Apa yang bisa membuat hidup terasa lebih hidup?apa yang bisa membuat kita bisa mengatakan "life is never flat" ? Jika pertanyaan itu dilontarkan padaku, jawabanku adalah impian. Bukan karena terinspirasi Laskar Pelangi tetapi semua yang kualami dan kuterima dalam tiga puluh tahun perjalanan hidup membuatku menarik kesimpulan bahwa impian membuat hidup kita lebih hidup. Impian membuat hidup kita menjadi istimewa.
Definisi "impian" untuk setiap orang tidak sama. Dalam kamus besar bahasa Indonesia, definisi impian adalah cita-cita-cita (keinginan) yg mustahil atau susah dicapai; sementara seorang blogger lebih sepakat dengan pendapat Napoleon Hill, "Impian adalah cetak biru (blue print) untuk prestasi terbesar kita". Aku sendiri memahami impian sebagai sesuatu yang membuat kita bersemangat menjalani hidup.
Lalu, apa impianku? sudahkah aku berusaha mewujudkan impian-impian itu?aku punya banyak impian. impian sederhana, impian spektakuler, impian jangka pendek,dan impian jangka panjang.

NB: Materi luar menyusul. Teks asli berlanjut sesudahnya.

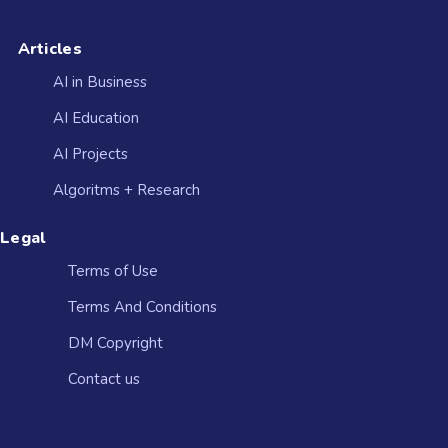
Articles
AI in Business
AI Education
AI Projects
Algoritms + Research
Legal
Terms of Use
Terms And Conditions
DM Copyright
Contact us​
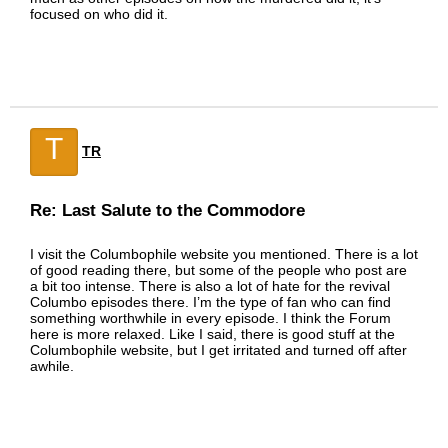
focused on who did it.
T
TR
Re: Last Salute to the Commodore
I visit the Columbophile website you mentioned. There is a lot
of good reading there, but some of the people who post are
a bit too intense. There is also a lot of hate for the revival
Columbo episodes there. I’m the type of fan who can find
something worthwhile in every episode. I think the Forum
here is more relaxed. Like I said, there is good stuff at the
Columbophile website, but I get irritated and turned off after
awhile.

Namun, dari deretan impian itu hanya segelintir yang berhasil kurealisasikan. Malu juga di usia 30 tahun, tak banyak karya yang sudah kuciptakan dari tanganku, dari pikiranku, dan dari hatiku. Yang tercipta malah tumpukan luka yang menyayat dan begitu dalam. Tapi, sudahlah. Toh, luka itu pula yang membimbingku menjadi lebih aktif merenungi hidup. Merenungi 5W 1H dalam pengembaraan hidupku ^_^
Luka-luka itu pula yang mempertemukan aku dengan beberapa orang yang mengubah paradigmaku berpikir tentang banyak hal dalam hidup. Aku memang bukan seorang arif bijaksana. Hati dan pikiranku masih diliputi dendam, iri, dengki, jahil, dan sejenisnya. Namun, di atas itu semua, aku masih punya nurani dan nilai yang berharga sebagai amunisi berbagi kekuatan dan kasih sayang dengan sesama.

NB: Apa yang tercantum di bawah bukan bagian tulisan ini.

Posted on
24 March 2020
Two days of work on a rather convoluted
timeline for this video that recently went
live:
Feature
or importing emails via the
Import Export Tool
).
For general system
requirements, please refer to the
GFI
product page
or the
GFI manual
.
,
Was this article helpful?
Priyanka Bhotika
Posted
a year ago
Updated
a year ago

Kembali pada impian. Aku selalu menoleh ke belakang, ke masa lalu, setiap kali kuingat impian-impianku. Bersyukur bahwa impian-impianku di masa lalu berhasil kurealisasikan. Beberapa yang teringat adalah kuliah di luar kota Bandung, punya pacar, naik gunung, bertemu dan bercakap-cakap dengan Sujiwo Tejo, dapat tanda tangan Sapardi Djoko Damono, menyaksikan Taufik Ismail membaca puisi, menonton koreografi tari, teater, atau konser musik klasik.Singgah di banyak tempat di negeri ini, pernah menjadi asisten Sultan&Ratu Kesultanan Ternate, menjadi dosen,membaca banyak buku yang mencerahkan, menjadi wartawan, dan pernah punya suami yang pandai main gitar meski tak berkaca mata dan latar belakangnya bukan mahasiswa kedokteran.Juga menjadi seorang guru. Ini bukan impian tetapi cita-cita semasa kanak-kanak dulu.

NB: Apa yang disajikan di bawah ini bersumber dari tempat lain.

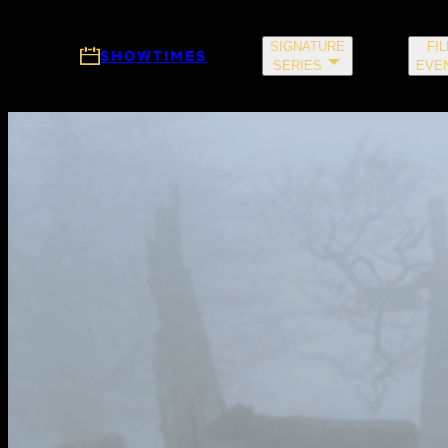
Skip to main content
SIGNATURE
FI
SHOWTIMES
SERIES
EVE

Kini, di usia tiga puluh tahun, ketika hidup terasa sangat rumit dengan pekerjaan rumah sebagai manusia, individu, wanita, dan ibu yang makin kompleks, impian-impianku pun tak pernah surut. Sebagian besar memang masih tentang diriku, sisanya untuk Lintang. Waduh, ibu macam apa ini? hahaha..any way kukira itu bukan masalah. Gimana pun, aku adalah individu. Meski Lintang lahir dari rahimku, dia tetaplah individu yang berbeda denganku. Seperti kata Kahlil Gibran,"Anak-anak kita milik zamannya maka biarkan mereka berkembang tanpa harus kita paksa menjadi seperti yang kita inginkan. kita cukup membimbing dan mengarahkan." Nah, aku akan tetap berada di sampingnya, menyayanginya sepenuh hatiku tetapi takkan memaksanya menjadi apa yang kuinginkan. Yang penting Lintang menjadi wanita salehah yang berakhlak mulia dan bermanfaat bagi sesamanya. Wanita yang tangguh.itu impianku untuknya.